Concorde is gone now, reduced in most cases to museum pieces standing in silent hangars at Heathrow, Filton, and a handful of sites on both sides of the Atlantic, the paint fading slightly, the cabins preserved in amber. There are serious people who talk seriously about supersonic flight returning — about new aircraft, new technologies, and quieter engines — and perhaps they are right. Perhaps one day the sound barrier will again be broken commercially, and a new generation will press their faces to the windows at 60,000 feet and watch the earth curve away beneath them.

But it will not be Concorde. And Concorde, in the end, was never really about speed. It was about the feeling of being alive in a moment you knew wouldn't come again.

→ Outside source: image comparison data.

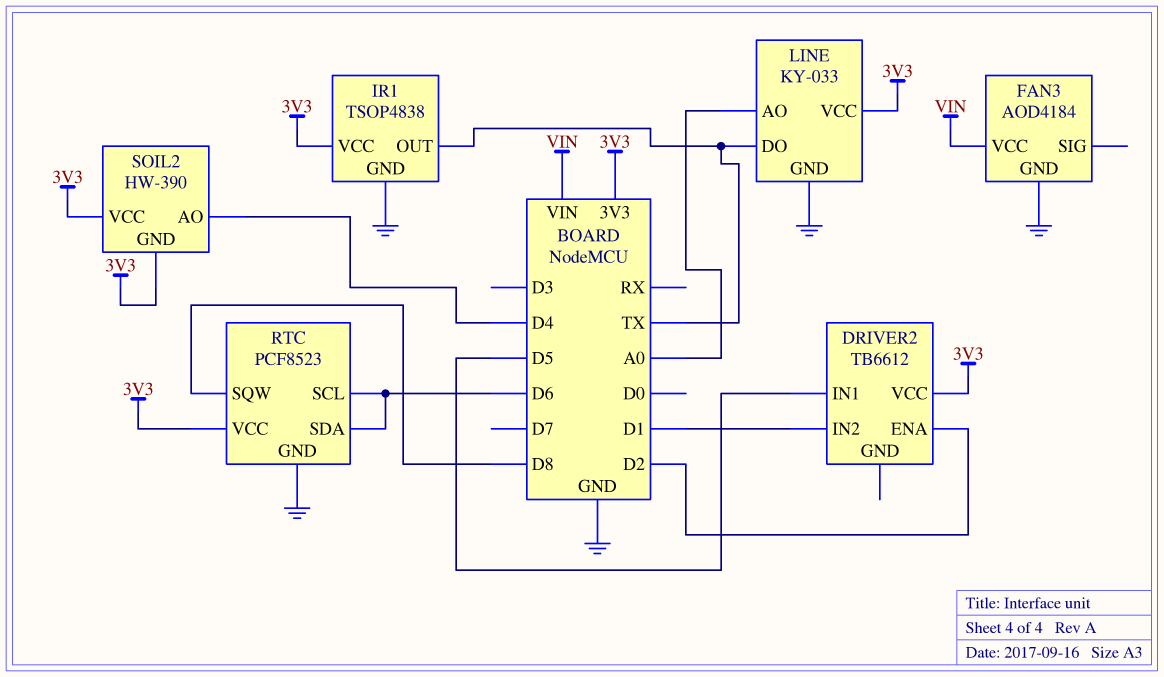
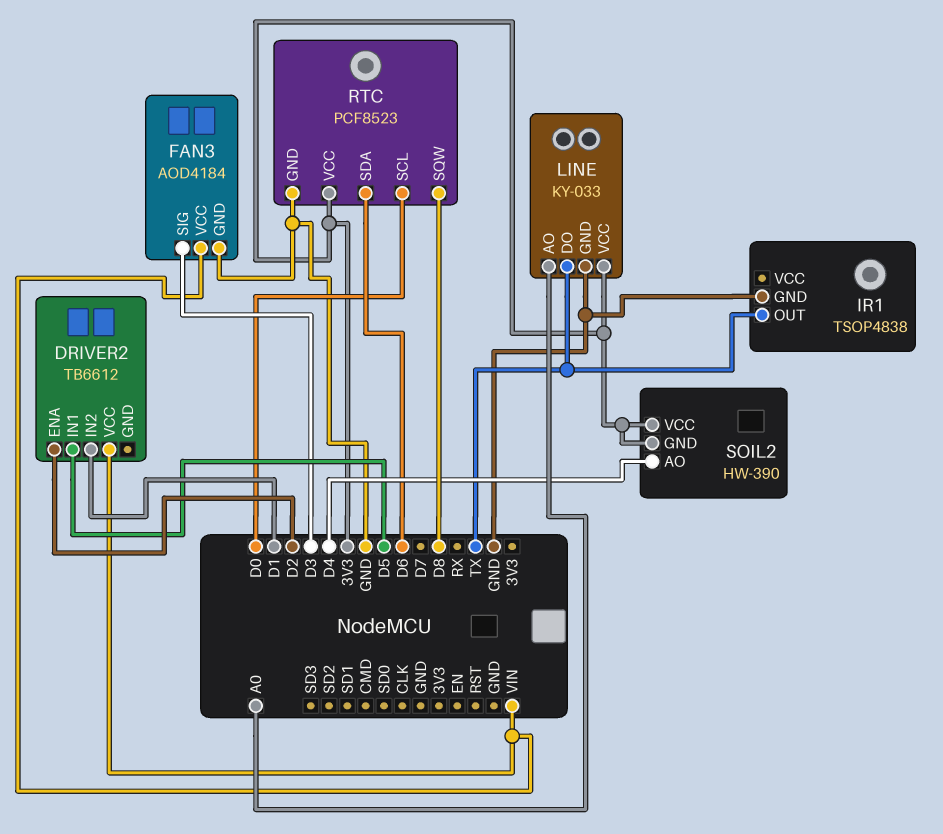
DRIVER2 pin VCC: 3V3 -> VIN
FAN3 pin SIG: none -> D3
IR1 pin VCC: 3V3 -> none
RTC pin SCL: D6 -> D0

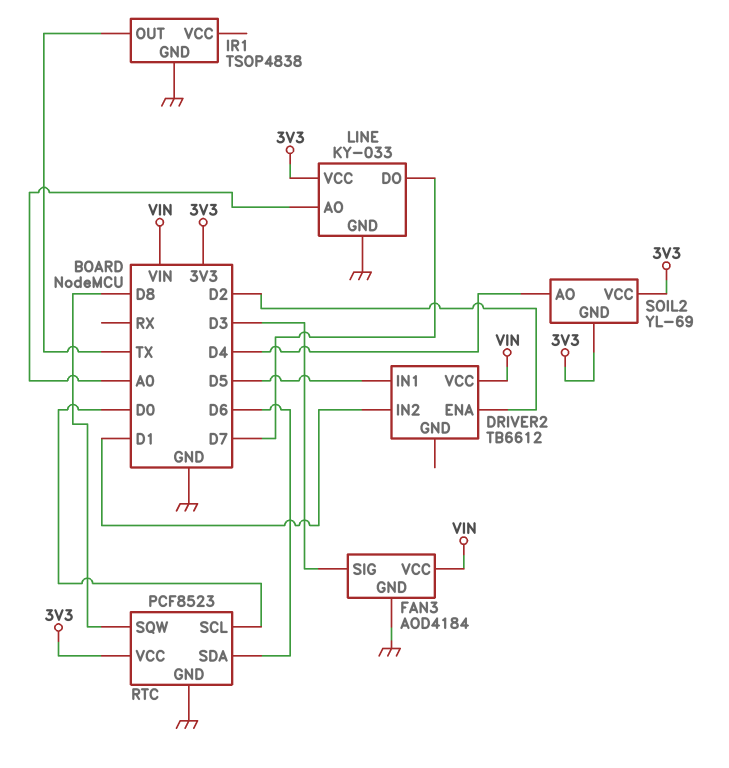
LINE pin DO: TX -> D7
SOIL2: HW-390 -> YL-69

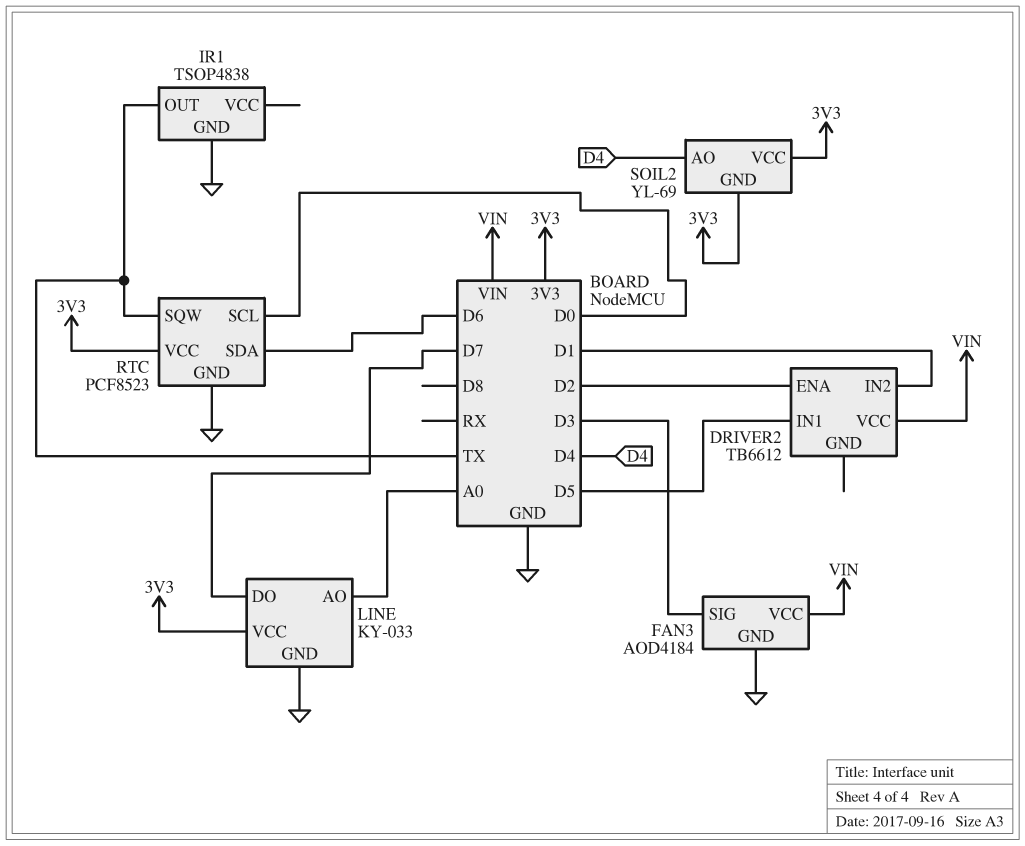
RTC pin SQW: D8 -> TX

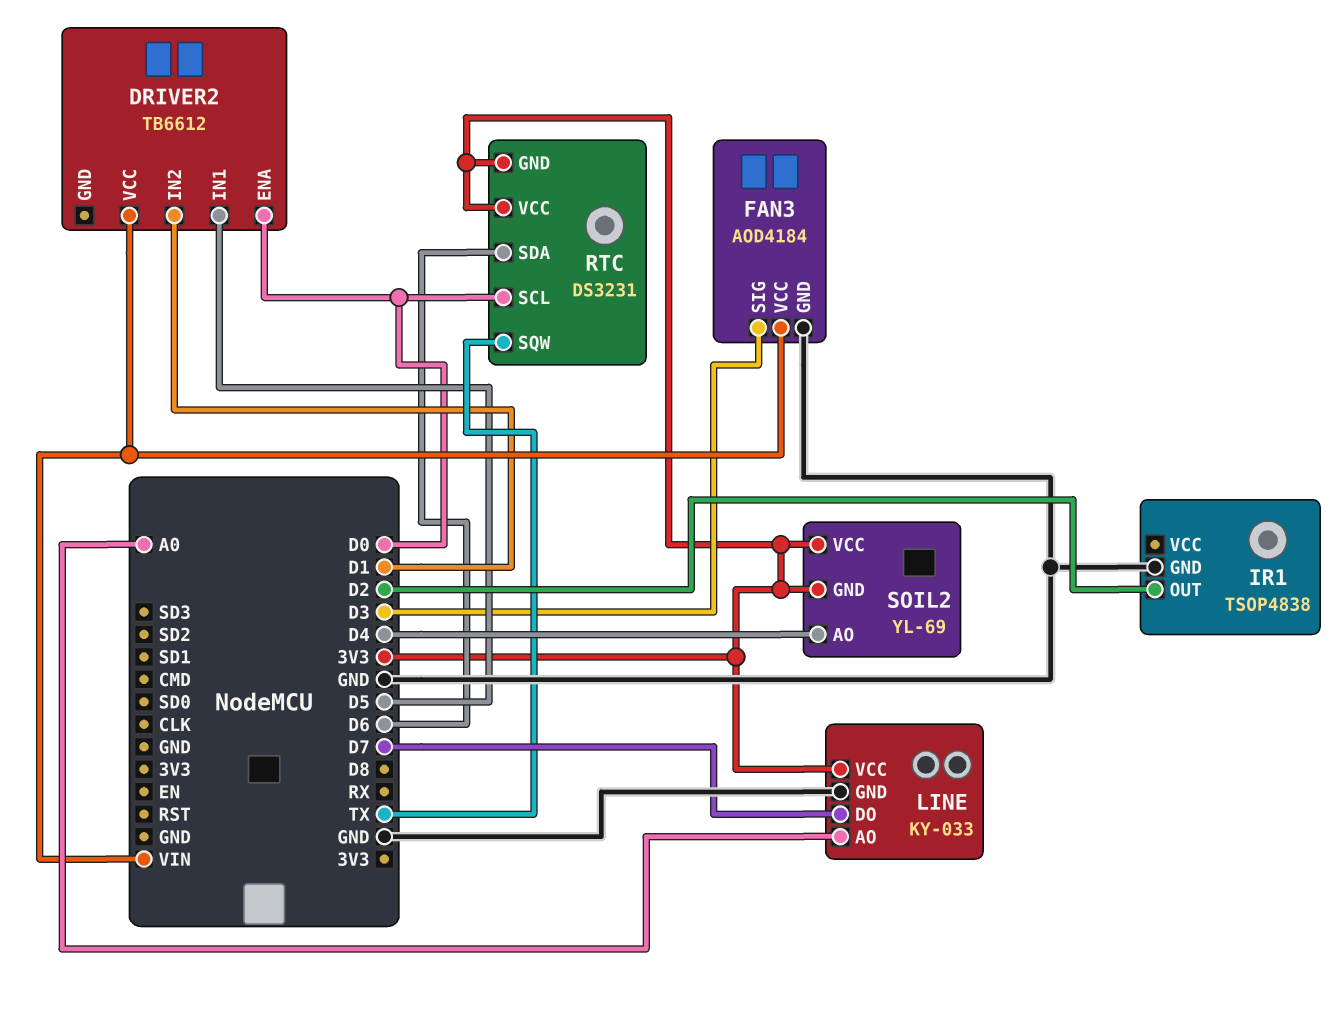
DRIVER2 pin ENA: D2 -> D0
IR1 pin OUT: TX -> D2
RTC: PCF8523 -> DS3231
RTC pin GND: GND -> 3V3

I am reminded of this two or three times a year. Landing at Paris Charles de Gaulle—the very airport from which Flight 4590 departed on that catastrophic July morning in 2000—I find myself doing the same thing every time as we taxi slowly towards the terminal: I look out of the window for her. There she stands, the surviving Air France Concorde, preserved on the ground at the airport, witnessing both her glory and her end— that elegant delta silhouette quite unmistakable even from a distance, even through the scratched oval of an economy-class window. I look, and I feel the familiar pull of something between pride and longing — the envy, perhaps, of my former self, the nineteen-year-old who pressed his face to a rather better window and watched the earth curve away at twice the speed of sound.

The Machmeter climbs, the champagne is poured, and somewhere far below, a crowd at an airshow looks up. Lucky them. Lucky us.